I am a Romans 8:28 Christian. “For we know that ALL things work together for good to those who love the Lord and are called according to His purpose.” I have, it appears, tested this throughout all my adult life and have come to know it is, indeed, true. There is nothing, absolutely nothing, that God cannot redeem. Once I came to understand my true relationship to God as a ‘son of God’, an heir with Christ, one whom He loves unconditionally, I trusted this promise and it has given me great confidence in God’s plans for my life- Jeremiah 29:11- to prosper and not to harm me, to give me a future and a hope. I have often felt that I have put God’s redemptive nature to a test, not by intention, but by my stupid sheep-like inability to learn from my mistakes and from His Word that has caused me to make the same mistakes far too many times.
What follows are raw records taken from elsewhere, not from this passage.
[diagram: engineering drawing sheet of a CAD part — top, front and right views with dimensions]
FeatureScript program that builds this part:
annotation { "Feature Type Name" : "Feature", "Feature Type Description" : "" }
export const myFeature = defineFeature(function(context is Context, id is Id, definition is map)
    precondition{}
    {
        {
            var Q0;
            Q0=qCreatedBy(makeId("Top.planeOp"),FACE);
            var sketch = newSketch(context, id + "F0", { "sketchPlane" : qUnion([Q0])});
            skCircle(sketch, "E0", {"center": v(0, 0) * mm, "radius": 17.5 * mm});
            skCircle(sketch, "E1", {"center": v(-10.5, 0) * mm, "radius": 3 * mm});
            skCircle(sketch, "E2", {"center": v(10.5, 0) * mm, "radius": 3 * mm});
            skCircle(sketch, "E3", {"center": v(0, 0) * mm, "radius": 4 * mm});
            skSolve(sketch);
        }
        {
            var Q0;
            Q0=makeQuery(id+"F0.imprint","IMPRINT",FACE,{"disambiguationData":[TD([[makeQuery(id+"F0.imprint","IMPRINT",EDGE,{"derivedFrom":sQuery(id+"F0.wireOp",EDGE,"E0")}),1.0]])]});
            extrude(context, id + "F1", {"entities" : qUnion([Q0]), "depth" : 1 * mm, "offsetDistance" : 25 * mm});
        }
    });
Today I was challenged by a statment I heard a dear spiritual director make as he was speaking about Psalm 23. He said, “God said HE would LEAD me. He did not say, ‘Go and do whatever you want to and I’ll clean up whatever mess you make.'” Perhaps I have trusted too much in Romans 8:28. Not too much for God’s redemptive nature, but too much for my own proper spiritual formation. Perhaps I am failing in the call to cooperate with the Holy Spirit in the transformation of my mind and heart. I am my own obstacle to living a life in grace. If I trust too much in God’s ability and willingness to redeem whatever mistakes I make, there is little demand on me to quit making them. So, now I see that God desires that I be more attentive to His voice, more patient in waiting to see what He would have me do, less willing to rush in where angels fear to tread. My willingness to rush forward in any given situation is not an expression of my confidence in my own ability so much as it is an expression of my confidence in God and His ability to make good come out of whatever happens as a result of my efforts. I recall reading once in ‘My Utmost for His Highest’ that we can become a terrible strain on God by the demands that we make, the immaturity that we persist in demonstrating. I suspect I have been a great drain on God by my trust in His redemptive nature. It has resulted in a spoiled-child inconsiderate, even demanding, behavior toward God on my part.
Now that I have been shown this failing in my character, I will be seeking to give it to God to do what He alone can do and what He does so well- redeem it.